Des droits et des devoirs pour tous

Pour certains, le mariage est un symbole, une expression de l’amour entre conjoints et une affirmation de celui-ci devant leurs proches. Pour d’autres, c’est une construction qui leur amènera entraide et protection. Pour tous, ce sont des droits et des devoirs. Dans aucun cas je ne peux imaginer dire à deux personnes qui s’aiment qu’elles ne sont pas dignes de tout cela – quels que soient leurs sexes. Et pourtant, c’est bien la question qui sera posée au peuple le 28 février prochain.

Ce débat est d’ailleurs difficile, tant le PDC semble vouloir l’occulter. En lançant une initiative sur des considérations fiscales, le parti démocrate-chrétien y a inclut une petite phrase qui a mis le feu aux poudres: la limitation du mariage à l’union d’un homme et d’une femme. interpellé sur le sujet, le parti botte systématiquement en touche en prétendant qu’il s’agit là d’un détail formel sans réel impact. Ce mensonge est indigne de notre démocratie. D’une part, il ne s’agit pas d’un détail mais bien de l’introduction d’une restriction dans notre Constitution. D’autre part, la réaction des initiants a pour but d’éviter tout débat sur ce sujet – quitte à nier l’évidence.
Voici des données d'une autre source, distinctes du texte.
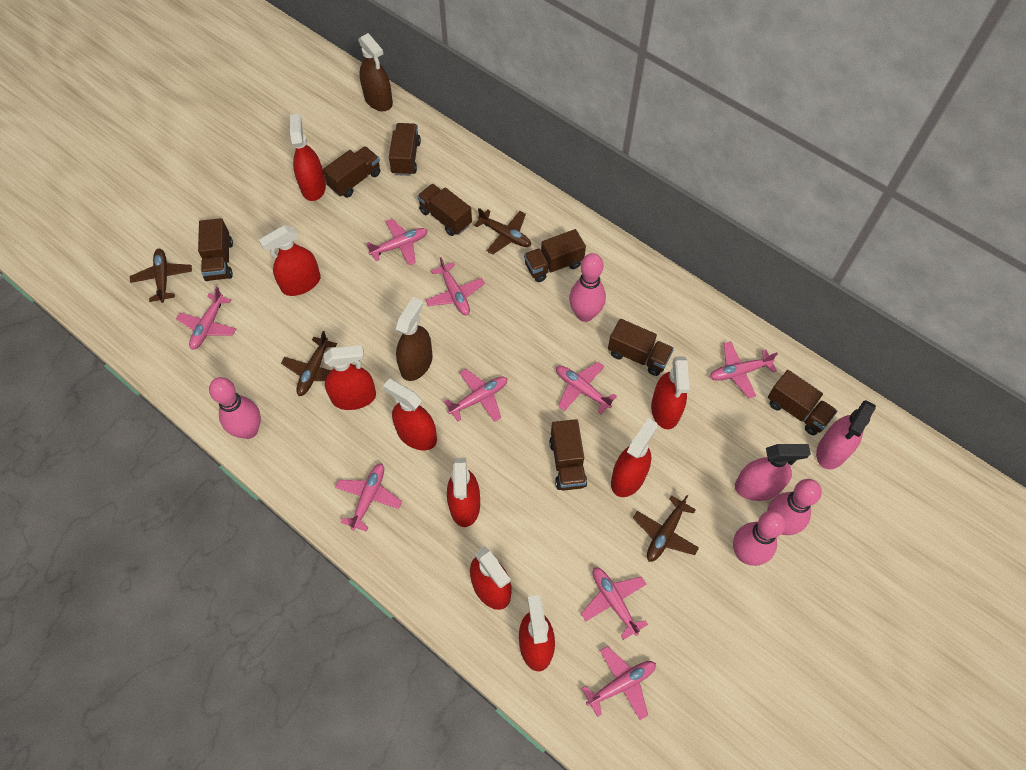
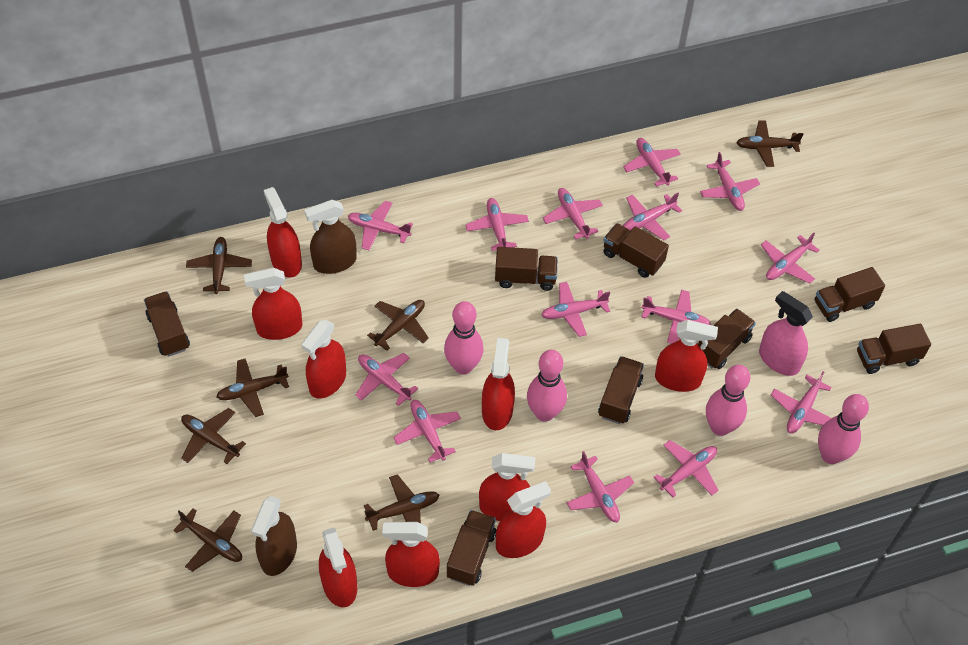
brown plane: [130,249,192,303] [281,331,337,396] [474,208,531,255] [633,495,699,562] = 4 -> [173,508,242,572] [181,408,246,464] [186,237,252,294] [216,358,289,417] [364,474,439,531] [367,300,429,351] [736,120,803,167] = 7
pink plane: [176,287,236,350] [335,463,402,532] [367,219,428,265] [426,257,485,315] [444,369,508,422] [556,362,617,414] [581,567,648,640] [582,646,656,720] [710,341,778,398] = 9 -> [348,201,413,250] [355,353,418,406] [393,400,461,463] [465,198,529,251] [541,282,610,337] [543,188,603,239] [566,451,634,522] [623,138,681,187] [623,193,682,240] [641,290,711,344] [654,440,719,497] [700,152,760,211] [761,233,820,283] [771,371,832,434] = 14
pink spray bottle: [735,444,811,501] [816,400,876,470] = 2 -> [759,291,813,376] = 1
Il est regrettable qu’un tel parti refuse que le citoyen soit pleinement informé de l’objet d’une votation fédérale.

Pas une menace

Les raisons profondes d’une telle manœuvre sont complexes. Certains voient dans l’ouverture du mariage une menace pour cette institution. Ils y évoquent pêle-mêle les intérêts des enfants, de la société, d’une vision traditionnelle de la famille voire de leur propre mariage. Ils ont, en fait, cette étrange particularité de prétendre défendre les intérêts de tout le monde… sauf des futurs époux!

De plus, cette logique est à contresens de la réalité. Le mariage traditionnel n’a empêché ni les divorces, ni les parents célibataires, ni les enfants en mal-être. L’ouverture du mariage à tous les couples ne bouleversera pas la société – au contraire, c’est bien parce que la société a évolué que le droit doit changer. Enfin, on peut rassurer les plus craintifs en leur expliquant que leur mariage ne saurait être menacé parce que leurs voisins pourraient également s’unir. En effet, c’est précisément en permettant à chacun de convoler que l’on renforce le mariage. C’est parce qu’ils croient en cette institution que des couples homosexuels souhaitent se marier, et non parce qu’ils veulent l’attaquer.

Mauvaises réponses

En voulant introduire perfidement une vision restreinte du mariage dans la Constitution, le PDC nous pose quelques questions fondamentales. Doit-on être un homme et une femme pour pouvoir s’aimer? Se marie-t-on pour le bien de la société ou pour l’amour que l’on ressent? Mais à ces questions, le parti démocrate-chrétien apporte les mauvaises réponses. Sa vision de l’amour et du mariage est tellement restrictive qu’elle se concrétise surtout par l’exclusion et le rejet de tous ceux qui ne collent pas à cette conception étroite.

Pour ma part, j’ajouterai une question: sommes-nous dans une société qui manque de restrictions ou dans une société qui manque d’amour? Je penche pour la deuxième option. Alors plutôt que de restreindre les droits, laissons les gens s’aimer – et se marier!